Editor Alex Belth has selected an interesting collection of profiles, including Wilt Chamberlain, Steve and Cindy Garvey, O.J. Simpson, Whitey Herzog, Greg Louganis, Carlton Fisk, Bobby Hurley, Roger Clemens, Pete Rose Jr. and Deion Sanders.
You will learn a lot about Jordan and his writing from the book's introduction, author's note and 16-page interview with him.
Jordan is hard on his subjects, telling the brutal truth. He's a brilliant writer and astute observer.
He says his con is "Getting people to tell the truth about themselves. I want them to talk about more than they're willing to talk about."
Jordan is determined to dig beneath the surface to reveal the truths of his subject. Don't expect to like all the athletes Jordan writes about.
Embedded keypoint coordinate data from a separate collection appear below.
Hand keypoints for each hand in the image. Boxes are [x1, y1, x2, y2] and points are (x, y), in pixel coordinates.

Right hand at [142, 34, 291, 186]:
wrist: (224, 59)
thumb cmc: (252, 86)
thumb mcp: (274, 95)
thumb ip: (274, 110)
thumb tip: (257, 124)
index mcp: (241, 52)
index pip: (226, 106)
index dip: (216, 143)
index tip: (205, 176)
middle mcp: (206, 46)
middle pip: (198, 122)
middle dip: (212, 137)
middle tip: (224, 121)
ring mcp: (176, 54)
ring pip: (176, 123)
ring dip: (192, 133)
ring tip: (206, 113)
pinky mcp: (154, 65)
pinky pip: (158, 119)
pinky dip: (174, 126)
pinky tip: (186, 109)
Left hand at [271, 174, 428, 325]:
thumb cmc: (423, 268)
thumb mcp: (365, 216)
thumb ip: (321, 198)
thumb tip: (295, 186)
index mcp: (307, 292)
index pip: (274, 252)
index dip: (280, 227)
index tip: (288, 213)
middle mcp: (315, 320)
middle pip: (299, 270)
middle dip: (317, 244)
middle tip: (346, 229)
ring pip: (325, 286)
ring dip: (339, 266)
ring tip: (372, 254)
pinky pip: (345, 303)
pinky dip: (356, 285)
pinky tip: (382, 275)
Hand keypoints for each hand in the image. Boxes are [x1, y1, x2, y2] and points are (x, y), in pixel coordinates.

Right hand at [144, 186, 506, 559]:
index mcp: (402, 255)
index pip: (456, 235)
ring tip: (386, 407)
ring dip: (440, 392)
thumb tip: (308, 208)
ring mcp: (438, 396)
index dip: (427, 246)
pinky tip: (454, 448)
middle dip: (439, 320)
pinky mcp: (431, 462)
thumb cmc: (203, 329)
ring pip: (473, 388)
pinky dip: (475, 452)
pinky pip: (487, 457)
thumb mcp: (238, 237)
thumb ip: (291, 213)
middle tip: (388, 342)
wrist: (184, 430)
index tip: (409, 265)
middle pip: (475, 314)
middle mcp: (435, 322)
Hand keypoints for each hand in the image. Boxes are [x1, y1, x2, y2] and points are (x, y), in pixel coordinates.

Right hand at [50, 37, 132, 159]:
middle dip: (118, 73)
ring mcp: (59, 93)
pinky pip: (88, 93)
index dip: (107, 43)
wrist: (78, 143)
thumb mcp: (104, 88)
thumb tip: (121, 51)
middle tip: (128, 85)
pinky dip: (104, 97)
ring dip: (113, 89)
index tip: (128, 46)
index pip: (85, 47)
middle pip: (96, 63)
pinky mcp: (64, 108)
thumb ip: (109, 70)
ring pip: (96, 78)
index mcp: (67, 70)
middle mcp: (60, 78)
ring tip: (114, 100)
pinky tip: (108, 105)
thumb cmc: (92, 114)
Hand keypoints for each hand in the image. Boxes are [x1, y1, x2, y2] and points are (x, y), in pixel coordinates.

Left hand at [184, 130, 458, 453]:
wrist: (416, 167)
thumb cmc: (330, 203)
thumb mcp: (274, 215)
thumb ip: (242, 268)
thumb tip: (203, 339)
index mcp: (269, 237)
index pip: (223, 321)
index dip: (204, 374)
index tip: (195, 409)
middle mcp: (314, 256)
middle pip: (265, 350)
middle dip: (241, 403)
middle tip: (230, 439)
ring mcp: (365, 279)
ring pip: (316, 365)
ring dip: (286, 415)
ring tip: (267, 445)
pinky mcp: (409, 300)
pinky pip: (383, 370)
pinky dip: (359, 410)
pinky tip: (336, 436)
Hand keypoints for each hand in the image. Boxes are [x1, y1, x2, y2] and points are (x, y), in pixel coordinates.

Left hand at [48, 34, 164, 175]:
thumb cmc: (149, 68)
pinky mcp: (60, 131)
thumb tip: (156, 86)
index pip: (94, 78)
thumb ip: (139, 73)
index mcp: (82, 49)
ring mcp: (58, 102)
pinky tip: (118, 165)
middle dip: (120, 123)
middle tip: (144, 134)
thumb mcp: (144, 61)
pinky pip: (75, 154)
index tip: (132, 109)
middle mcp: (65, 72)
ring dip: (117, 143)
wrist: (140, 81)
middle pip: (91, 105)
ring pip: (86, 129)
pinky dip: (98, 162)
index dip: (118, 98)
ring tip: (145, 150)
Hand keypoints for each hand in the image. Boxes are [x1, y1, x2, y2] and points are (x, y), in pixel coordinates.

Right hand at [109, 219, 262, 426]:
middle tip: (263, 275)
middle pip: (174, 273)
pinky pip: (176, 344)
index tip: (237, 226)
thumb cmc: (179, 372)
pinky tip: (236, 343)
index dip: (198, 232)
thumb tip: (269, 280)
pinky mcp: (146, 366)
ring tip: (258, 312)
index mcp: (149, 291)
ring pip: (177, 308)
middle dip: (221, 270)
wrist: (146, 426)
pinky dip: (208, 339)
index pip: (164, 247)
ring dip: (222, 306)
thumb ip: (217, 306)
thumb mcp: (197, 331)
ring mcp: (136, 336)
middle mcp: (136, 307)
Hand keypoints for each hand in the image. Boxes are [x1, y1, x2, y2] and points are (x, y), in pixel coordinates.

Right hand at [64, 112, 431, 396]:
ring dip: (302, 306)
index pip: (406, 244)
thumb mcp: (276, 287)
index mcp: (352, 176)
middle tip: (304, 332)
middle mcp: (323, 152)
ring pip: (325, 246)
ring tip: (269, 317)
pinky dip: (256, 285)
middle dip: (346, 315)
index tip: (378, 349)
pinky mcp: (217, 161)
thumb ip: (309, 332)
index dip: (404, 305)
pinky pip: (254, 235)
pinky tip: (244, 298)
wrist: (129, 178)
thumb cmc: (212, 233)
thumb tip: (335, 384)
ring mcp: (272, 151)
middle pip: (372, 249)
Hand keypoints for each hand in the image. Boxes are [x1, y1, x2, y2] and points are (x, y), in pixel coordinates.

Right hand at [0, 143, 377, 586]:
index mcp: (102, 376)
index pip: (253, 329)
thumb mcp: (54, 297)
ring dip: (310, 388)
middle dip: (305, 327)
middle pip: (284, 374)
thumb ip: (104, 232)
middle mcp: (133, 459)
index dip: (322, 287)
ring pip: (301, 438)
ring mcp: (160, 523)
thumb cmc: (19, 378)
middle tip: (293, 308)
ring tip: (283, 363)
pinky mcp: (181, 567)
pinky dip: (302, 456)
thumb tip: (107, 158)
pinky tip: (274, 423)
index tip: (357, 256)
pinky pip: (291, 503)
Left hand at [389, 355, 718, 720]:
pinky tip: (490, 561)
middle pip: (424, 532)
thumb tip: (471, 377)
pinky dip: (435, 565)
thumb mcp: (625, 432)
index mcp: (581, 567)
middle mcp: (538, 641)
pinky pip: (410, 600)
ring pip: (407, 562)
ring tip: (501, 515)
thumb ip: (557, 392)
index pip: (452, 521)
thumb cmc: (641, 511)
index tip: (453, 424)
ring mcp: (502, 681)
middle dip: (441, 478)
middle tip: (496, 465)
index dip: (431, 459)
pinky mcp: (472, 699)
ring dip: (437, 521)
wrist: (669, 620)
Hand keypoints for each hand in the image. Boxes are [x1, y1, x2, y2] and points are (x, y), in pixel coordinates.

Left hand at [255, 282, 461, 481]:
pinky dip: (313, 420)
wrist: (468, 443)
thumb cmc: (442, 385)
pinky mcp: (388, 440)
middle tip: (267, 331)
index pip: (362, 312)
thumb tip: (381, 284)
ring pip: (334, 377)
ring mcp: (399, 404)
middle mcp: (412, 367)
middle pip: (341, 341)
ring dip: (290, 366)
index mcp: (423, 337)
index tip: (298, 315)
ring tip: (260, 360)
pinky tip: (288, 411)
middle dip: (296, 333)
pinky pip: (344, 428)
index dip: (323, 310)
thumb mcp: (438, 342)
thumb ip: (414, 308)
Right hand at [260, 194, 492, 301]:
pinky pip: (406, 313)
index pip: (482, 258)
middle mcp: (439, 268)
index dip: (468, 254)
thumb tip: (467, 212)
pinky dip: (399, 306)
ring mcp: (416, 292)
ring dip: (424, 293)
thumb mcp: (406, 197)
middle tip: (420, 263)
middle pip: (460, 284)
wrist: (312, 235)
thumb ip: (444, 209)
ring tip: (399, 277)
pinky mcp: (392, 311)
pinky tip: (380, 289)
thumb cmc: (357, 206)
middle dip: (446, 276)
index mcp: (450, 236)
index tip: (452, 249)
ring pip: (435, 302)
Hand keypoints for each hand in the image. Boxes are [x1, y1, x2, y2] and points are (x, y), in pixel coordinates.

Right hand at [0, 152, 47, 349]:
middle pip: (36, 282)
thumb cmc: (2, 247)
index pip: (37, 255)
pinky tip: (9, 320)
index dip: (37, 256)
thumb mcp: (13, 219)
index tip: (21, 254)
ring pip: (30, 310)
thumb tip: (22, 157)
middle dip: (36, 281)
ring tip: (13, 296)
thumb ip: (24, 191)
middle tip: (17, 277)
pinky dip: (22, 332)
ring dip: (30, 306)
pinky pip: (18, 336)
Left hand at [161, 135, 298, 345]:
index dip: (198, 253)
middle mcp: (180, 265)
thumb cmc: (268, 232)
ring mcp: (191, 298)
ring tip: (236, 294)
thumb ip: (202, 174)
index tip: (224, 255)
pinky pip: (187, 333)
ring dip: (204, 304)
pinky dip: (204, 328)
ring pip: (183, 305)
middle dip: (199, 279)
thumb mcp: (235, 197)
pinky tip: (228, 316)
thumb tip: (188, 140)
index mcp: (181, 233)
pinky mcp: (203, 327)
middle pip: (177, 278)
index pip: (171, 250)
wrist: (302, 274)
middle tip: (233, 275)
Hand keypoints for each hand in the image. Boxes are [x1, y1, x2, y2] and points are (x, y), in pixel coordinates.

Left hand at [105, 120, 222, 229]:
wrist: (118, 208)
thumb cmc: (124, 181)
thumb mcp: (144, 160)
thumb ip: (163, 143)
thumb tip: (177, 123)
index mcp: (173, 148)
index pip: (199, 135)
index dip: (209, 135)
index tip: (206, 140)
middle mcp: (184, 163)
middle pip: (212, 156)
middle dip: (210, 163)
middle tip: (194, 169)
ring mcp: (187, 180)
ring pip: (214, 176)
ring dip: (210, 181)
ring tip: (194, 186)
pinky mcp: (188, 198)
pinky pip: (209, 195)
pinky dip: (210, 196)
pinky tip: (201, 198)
Described as a "writer's writer," Jordan has "a talent for revealing detail, scene and image."
You don't have to read all 26 articles to appreciate Jordan's immense talent.
I don't blame Jordan for most of the errors, spelling mistakes, etc. - they should have been caught by the editor.
This book made Jordan a more likable person compared with his most recent book Nice Tuesday.